REQUIRED TASKS:
A) Please reproduce the passage of the greenwashing award article starting with "The award is" and going on through "which they work.".
B) Answer these from the greenwashing award article:
(i) How many companies did the WWF partner with?
(ii) Which organization was named runner-up?
(iii) Where is that runner-up based?

SOURCE DOCUMENT:
===============
WWF wins Survival’s “Greenwashing of the Year” award

May 2, 2017

Widespread logging has been an acute problem for rainforest tribes for many years. © Margaret Wilson/Survival

This page was created in 2017 and may contain language which is now outdated.

The World Wildlife Fund (WWF) has won Survival International’s “Greenwashing of the Year” award for partnering with seven companies logging nearly 4 million hectares of forests belonging to the Baka and Bayaka “Pygmies” in central Africa.

The award is given to companies or organizations who dress up the destruction of tribal peoples’ forests as conservation.

The Wildlife Conservation Society (WCS), based at the Bronx Zoo in New York, has been named as runner-up, also for its activities in the Congo Basin. It has partnered with two logging companies, neither of which have obtained the consent of the tribal peoples in the areas in which they work.
===============
SUPPLIED MATERIAL:
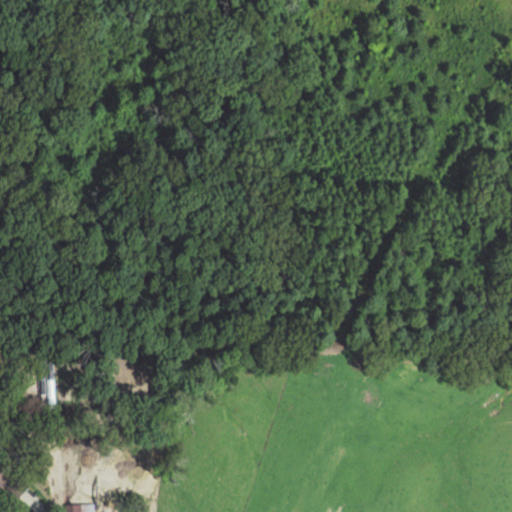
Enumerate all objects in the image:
building: (12, 480)
building: (78, 507)
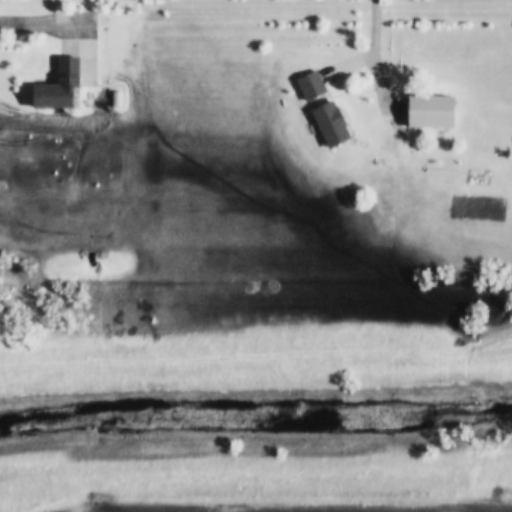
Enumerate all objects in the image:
===============
RESPONSE LIST:
A)
The award is given to companies or organizations who dress up the destruction of tribal peoples’ forests as conservation.

The Wildlife Conservation Society (WCS), based at the Bronx Zoo in New York, has been named as runner-up, also for its activities in the Congo Basin. It has partnered with two logging companies, neither of which have obtained the consent of the tribal peoples in the areas in which they work.

B)
(i) Seven
(ii) The Wildlife Conservation Society (WCS)
(iii) At the Bronx Zoo in New York